-- Provided material --

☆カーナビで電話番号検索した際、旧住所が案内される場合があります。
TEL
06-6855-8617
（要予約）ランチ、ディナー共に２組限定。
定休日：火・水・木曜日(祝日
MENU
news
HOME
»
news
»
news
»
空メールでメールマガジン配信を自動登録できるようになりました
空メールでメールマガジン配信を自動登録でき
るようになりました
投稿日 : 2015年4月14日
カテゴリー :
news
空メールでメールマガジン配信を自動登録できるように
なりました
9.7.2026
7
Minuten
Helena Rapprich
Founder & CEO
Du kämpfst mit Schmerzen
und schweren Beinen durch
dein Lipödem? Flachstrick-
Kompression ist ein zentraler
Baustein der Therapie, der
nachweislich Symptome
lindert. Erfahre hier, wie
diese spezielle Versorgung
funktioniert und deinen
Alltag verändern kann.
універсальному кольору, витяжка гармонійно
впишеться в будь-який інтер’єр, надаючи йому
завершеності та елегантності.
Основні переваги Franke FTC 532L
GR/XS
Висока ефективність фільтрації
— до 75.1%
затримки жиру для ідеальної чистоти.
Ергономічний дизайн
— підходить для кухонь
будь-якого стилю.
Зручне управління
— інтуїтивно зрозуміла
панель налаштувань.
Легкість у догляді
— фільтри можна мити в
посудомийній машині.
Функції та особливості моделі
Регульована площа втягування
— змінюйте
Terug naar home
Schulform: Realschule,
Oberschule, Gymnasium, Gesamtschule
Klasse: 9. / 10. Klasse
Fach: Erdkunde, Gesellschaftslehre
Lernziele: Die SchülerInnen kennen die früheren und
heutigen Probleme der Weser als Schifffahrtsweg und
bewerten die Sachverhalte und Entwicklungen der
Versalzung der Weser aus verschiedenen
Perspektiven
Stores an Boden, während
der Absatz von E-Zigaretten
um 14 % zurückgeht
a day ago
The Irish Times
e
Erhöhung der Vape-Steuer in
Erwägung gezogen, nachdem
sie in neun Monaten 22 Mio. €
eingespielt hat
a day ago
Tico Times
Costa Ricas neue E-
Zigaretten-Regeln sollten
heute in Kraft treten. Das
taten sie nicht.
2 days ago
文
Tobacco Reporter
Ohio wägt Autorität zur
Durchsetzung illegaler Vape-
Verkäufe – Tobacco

-- What the task asks --
Recast every line of the entries above as a numbered list, omitting blank lines.

-- Output below --
1. ☆カーナビで電話番号検索した際、旧住所が案内される場合があります。
2. TEL
3. 06-6855-8617
4. （要予約）ランチ、ディナー共に２組限定。
5. 定休日：火・水・木曜日(祝日
6. MENU
7. news
8. HOME
9. »
10. news
11. »
12. news
13. »
14. 空メールでメールマガジン配信を自動登録できるようになりました
15. 空メールでメールマガジン配信を自動登録でき
16. るようになりました
17. 投稿日 : 2015年4月14日
18. カテゴリー :
19. news
20. 空メールでメールマガジン配信を自動登録できるように
21. なりました
22. 9.7.2026
23. 7
24. Minuten
25. Helena Rapprich
26. Founder & CEO
27. Du kämpfst mit Schmerzen
28. und schweren Beinen durch
29. dein Lipödem? Flachstrick-
30. Kompression ist ein zentraler
31. Baustein der Therapie, der
32. nachweislich Symptome
33. lindert. Erfahre hier, wie
34. diese spezielle Versorgung
35. funktioniert und deinen
36. Alltag verändern kann.
37. універсальному кольору, витяжка гармонійно
38. впишеться в будь-який інтер’єр, надаючи йому
39. завершеності та елегантності.
40. Основні переваги Franke FTC 532L
41. GR/XS
42. Висока ефективність фільтрації
43. — до 75.1%
44. затримки жиру для ідеальної чистоти.
45. Ергономічний дизайн
46. — підходить для кухонь
47. будь-якого стилю.
48. Зручне управління
49. — інтуїтивно зрозуміла
50. панель налаштувань.
51. Легкість у догляді
52. — фільтри можна мити в
53. посудомийній машині.
54. Функції та особливості моделі
55. Регульована площа втягування
56. — змінюйте
57. Terug naar home
58. Schulform: Realschule,
59. Oberschule, Gymnasium, Gesamtschule
60. Klasse: 9. / 10. Klasse
61. Fach: Erdkunde, Gesellschaftslehre
62. Lernziele: Die SchülerInnen kennen die früheren und
63. heutigen Probleme der Weser als Schifffahrtsweg und
64. bewerten die Sachverhalte und Entwicklungen der
65. Versalzung der Weser aus verschiedenen
66. Perspektiven
67. Stores an Boden, während
68. der Absatz von E-Zigaretten
69. um 14 % zurückgeht
70. a day ago
71. The Irish Times
72. e
73. Erhöhung der Vape-Steuer in
74. Erwägung gezogen, nachdem
75. sie in neun Monaten 22 Mio. €
76. eingespielt hat
77. a day ago
78. Tico Times
79. Costa Ricas neue E-
80. Zigaretten-Regeln sollten
81. heute in Kraft treten. Das
82. taten sie nicht.
83. 2 days ago
84. 文
85. Tobacco Reporter
86. Ohio wägt Autorität zur
87. Durchsetzung illegaler Vape-
88. Verkäufe – Tobacco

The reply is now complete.